Set your redirect URI to https://your-gateway.example.com/* and your post-logout redirect to https://your-gateway.example.com.

The group claim

This is the key piece. The gateway needs a claim in the access token (or ID token) that contains an array of group or role names. The claim name is configurable via KEYCLOAK_GROUPS_CLAIM (it works with any provider despite the name). Your ADMIN_GROUPS list must match the values your provider puts in that claim.

For example, if your provider emits "groups": ["/admins", "/developers"], then set ADMIN_GROUPS='["/admins"]' to grant those users admin access.

Provider-specific guidance

Keycloak: Create a confidential client, then add a Group Membership mapper to your client scope with Token Claim Name set to groups. Create groups (e.g. /admins) and assign users.

Auth0: Create a Regular Web Application. Use an Auth0 Action (Login flow) to add group/role memberships to the access token under a custom claim like https://your-app/groups. Set KEYCLOAK_GROUPS_CLAIM to match that claim name.

Okta: Create a Web Application with Authorization Code + PKCE. Add a Groups claim to your authorization server (Security → API → default → Claims) filtering by your desired groups. The claim name should match KEYCLOAK_GROUPS_CLAIM.

Azure AD / Entra ID: Register an application, enable ID tokens, and configure Token configuration → Add groups claim.
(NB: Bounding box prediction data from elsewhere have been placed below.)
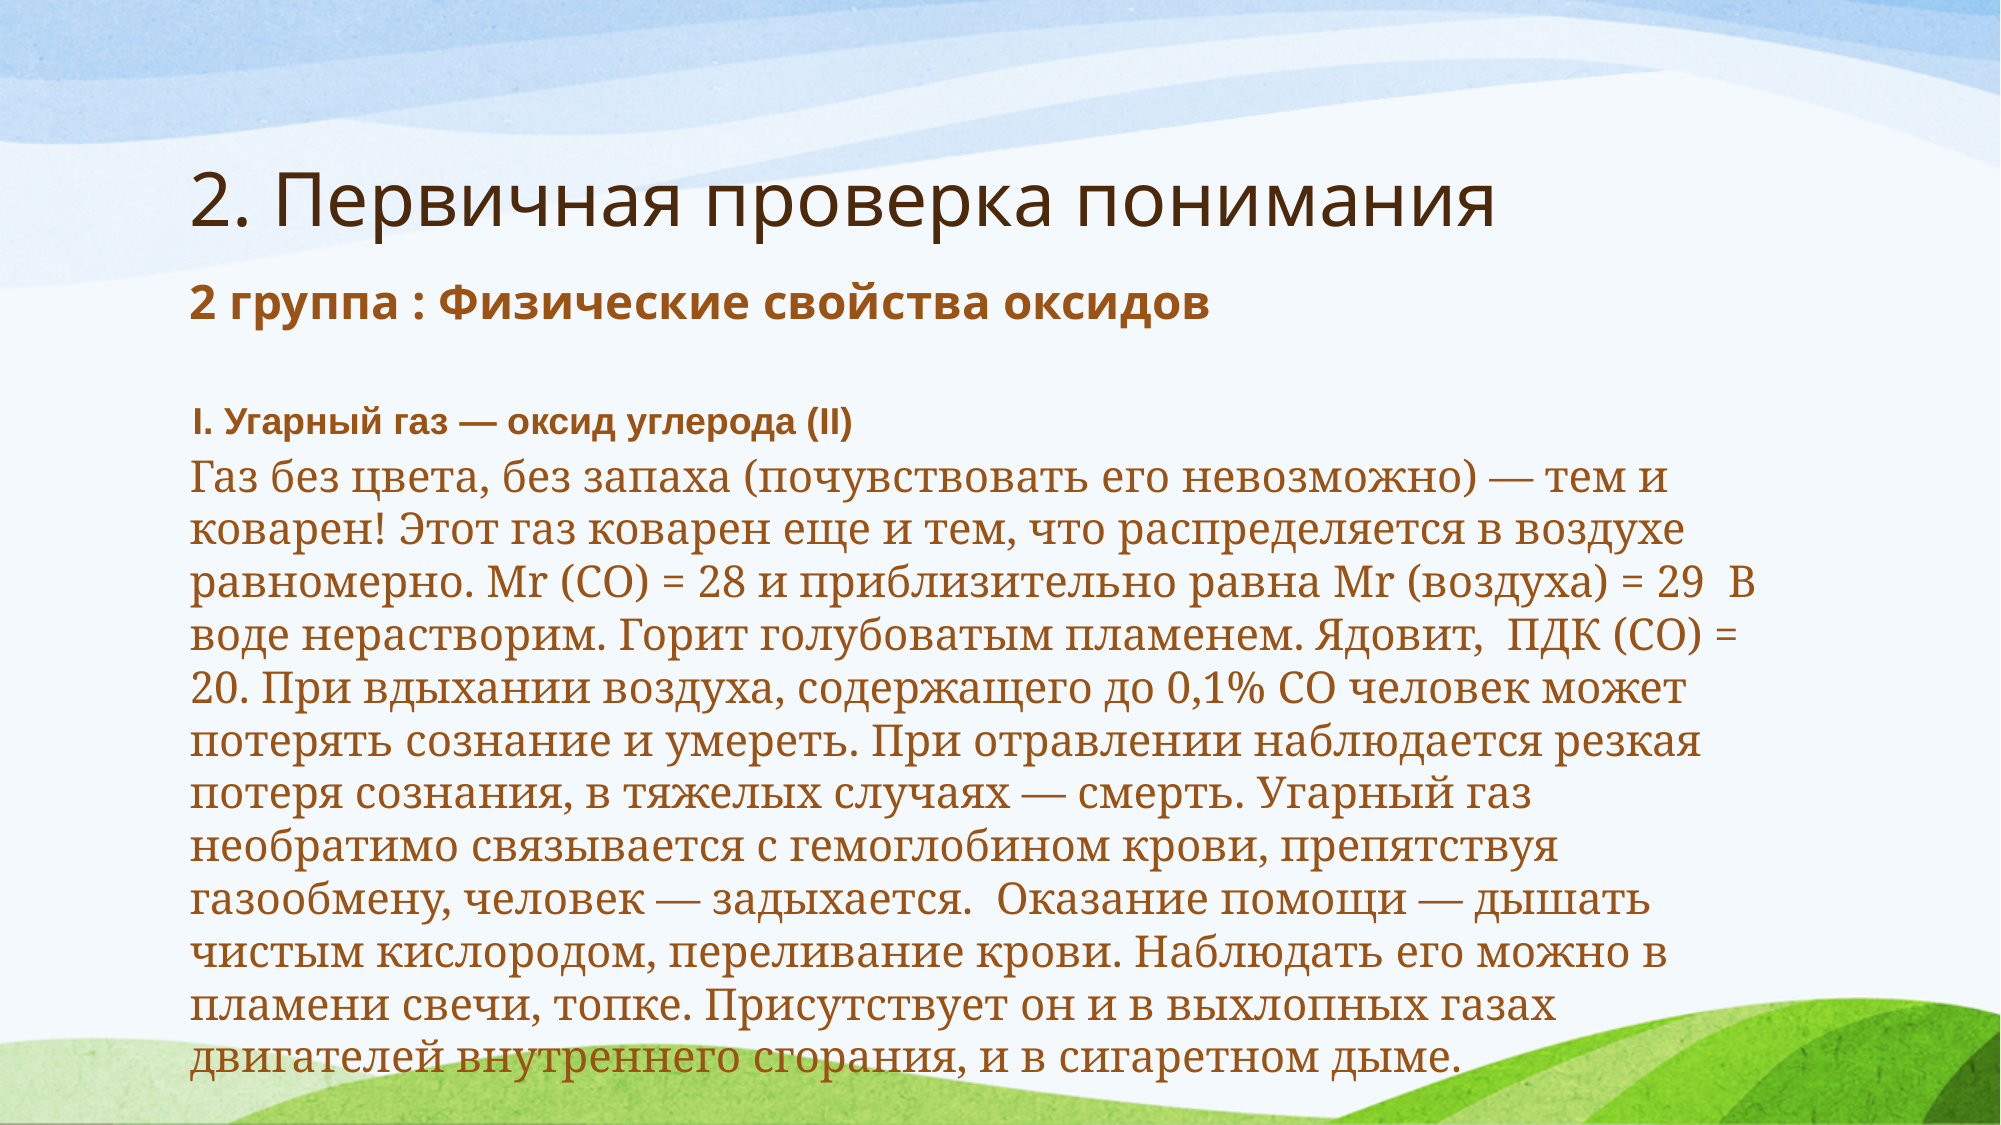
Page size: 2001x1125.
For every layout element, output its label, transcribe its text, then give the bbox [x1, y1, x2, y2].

text_box I. Угарный газ — оксид углерода (II) [177, 389, 874, 450]
picture [0, 0, 2001, 1125]
list 2 группа : Физические свойства оксидов Газ без цвета, без запаха (почувствовать его невозможно) — тем и коварен! Этот газ коварен еще и тем, что распределяется в воздухе равномерно. Мr (СО) = 28 и приблизительно равна Мr (воздуха) = 29 В воде нерастворим. Горит голубоватым пламенем. Ядовит, ПДК (СО) = 20. При вдыхании воздуха, содержащего до 0,1% CO человек может потерять сознание и умереть. При отравлении наблюдается резкая потеря сознания, в тяжелых случаях — смерть. Угарный газ необратимо связывается с гемоглобином крови, препятствуя газообмену, человек — задыхается. Оказание помощи — дышать чистым кислородом, переливание крови. Наблюдать его можно в пламени свечи, топке. Присутствует он и в выхлопных газах двигателей внутреннего сгорания, и в сигаретном дыме. [174, 264, 1825, 1103]
title 2. Первичная проверка понимания [174, 49, 1825, 251]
Azure emits group object IDs by default — you may want to configure it to emit group names instead, or map IDs to names in your ADMIN_GROUPS config.

Development

The Docker Compose setup includes hot-reload for both backend and frontend:

cd mcp-gateway
docker compose up --build --watch

• Backend changes in backend/app/ trigger automatic restart.
• Frontend changes are picked up instantly by Vite's dev server.

License

This project is licensed under the MIT License — see LICENSE for details.